▶ **WORK TO BE COMPLETED**
Check each line of the entries. Copy the ones that contain the string "Rendered".
--------------------
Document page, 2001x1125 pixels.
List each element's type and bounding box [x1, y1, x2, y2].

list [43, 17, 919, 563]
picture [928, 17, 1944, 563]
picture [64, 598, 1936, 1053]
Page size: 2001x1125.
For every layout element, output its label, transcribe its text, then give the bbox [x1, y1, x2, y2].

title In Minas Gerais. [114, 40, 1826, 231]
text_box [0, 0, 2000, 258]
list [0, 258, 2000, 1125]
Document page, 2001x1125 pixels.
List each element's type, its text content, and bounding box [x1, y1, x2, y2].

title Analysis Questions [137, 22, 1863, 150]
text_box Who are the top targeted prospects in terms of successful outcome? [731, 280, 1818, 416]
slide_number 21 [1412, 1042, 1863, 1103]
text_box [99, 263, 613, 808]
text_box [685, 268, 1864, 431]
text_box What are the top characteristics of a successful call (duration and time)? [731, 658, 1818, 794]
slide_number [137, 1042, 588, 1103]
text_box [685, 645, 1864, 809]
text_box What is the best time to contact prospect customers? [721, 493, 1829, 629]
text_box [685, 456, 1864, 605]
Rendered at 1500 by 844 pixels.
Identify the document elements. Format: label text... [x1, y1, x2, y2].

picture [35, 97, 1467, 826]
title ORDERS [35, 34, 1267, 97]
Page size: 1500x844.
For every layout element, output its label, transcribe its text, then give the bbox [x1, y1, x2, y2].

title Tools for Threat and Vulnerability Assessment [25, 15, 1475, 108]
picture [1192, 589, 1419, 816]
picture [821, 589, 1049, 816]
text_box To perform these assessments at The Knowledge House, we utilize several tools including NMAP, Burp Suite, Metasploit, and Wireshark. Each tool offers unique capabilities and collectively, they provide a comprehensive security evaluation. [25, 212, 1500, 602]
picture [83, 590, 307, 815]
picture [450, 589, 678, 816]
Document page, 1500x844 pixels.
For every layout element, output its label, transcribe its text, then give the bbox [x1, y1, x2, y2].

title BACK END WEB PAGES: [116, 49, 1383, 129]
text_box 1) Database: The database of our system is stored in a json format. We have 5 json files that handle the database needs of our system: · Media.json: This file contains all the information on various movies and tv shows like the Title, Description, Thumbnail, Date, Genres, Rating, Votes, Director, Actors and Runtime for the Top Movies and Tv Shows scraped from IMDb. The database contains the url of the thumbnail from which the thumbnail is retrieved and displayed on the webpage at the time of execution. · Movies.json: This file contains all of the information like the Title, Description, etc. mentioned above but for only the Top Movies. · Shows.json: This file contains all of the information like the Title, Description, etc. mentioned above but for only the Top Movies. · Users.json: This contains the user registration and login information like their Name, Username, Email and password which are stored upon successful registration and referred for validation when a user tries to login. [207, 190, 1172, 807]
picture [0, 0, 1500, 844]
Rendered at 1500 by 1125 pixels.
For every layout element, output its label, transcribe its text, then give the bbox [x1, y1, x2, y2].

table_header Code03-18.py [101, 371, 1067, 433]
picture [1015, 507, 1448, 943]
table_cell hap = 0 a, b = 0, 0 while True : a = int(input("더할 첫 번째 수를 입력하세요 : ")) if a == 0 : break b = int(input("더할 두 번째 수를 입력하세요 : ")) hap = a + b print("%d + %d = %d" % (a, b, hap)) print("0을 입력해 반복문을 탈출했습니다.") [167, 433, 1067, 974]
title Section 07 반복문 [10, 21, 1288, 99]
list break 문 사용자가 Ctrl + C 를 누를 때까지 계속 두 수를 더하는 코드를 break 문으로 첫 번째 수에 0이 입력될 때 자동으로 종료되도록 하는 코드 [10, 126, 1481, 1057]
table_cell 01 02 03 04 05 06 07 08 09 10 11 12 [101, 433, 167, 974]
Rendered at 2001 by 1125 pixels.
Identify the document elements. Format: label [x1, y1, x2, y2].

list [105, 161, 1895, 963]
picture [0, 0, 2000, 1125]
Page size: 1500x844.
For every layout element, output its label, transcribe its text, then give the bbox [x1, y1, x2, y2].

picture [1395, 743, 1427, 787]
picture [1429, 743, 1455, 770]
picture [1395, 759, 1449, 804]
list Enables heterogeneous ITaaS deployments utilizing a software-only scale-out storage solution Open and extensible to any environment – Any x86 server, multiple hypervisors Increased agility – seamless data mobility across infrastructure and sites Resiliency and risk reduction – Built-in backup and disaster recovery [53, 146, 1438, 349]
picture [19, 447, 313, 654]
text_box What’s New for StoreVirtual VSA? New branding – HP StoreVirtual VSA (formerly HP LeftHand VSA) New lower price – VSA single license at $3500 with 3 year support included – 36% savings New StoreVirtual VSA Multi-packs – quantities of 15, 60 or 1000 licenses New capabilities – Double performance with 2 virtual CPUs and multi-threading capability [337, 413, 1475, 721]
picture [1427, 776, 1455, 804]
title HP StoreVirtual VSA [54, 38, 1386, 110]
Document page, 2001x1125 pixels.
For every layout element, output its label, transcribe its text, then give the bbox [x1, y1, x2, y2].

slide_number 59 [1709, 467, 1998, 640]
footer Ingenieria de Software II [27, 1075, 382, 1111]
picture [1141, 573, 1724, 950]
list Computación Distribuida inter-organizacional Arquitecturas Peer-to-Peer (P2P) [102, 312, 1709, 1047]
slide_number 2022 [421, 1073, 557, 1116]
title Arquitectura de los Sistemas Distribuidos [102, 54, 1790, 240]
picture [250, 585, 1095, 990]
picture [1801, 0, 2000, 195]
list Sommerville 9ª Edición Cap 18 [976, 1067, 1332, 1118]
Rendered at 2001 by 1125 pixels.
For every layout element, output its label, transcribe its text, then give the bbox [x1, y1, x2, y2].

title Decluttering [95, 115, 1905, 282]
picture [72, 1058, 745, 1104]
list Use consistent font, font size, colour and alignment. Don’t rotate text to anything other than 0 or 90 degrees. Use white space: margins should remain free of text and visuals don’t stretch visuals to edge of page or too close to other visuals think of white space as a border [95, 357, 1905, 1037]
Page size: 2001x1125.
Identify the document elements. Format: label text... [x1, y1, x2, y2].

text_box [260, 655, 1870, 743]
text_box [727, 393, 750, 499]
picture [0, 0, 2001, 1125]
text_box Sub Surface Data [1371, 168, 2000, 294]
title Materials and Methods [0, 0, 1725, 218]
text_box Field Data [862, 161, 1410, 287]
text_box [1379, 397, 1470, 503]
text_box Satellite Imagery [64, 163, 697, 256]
--------------------
▶ **RESPONSE BELOW**
Rendered at 1500 by 844 pixels.
Rendered at 1500 by 1125 pixels.
Rendered at 2001 by 1125 pixels.
Rendered at 2001 by 1125 pixels.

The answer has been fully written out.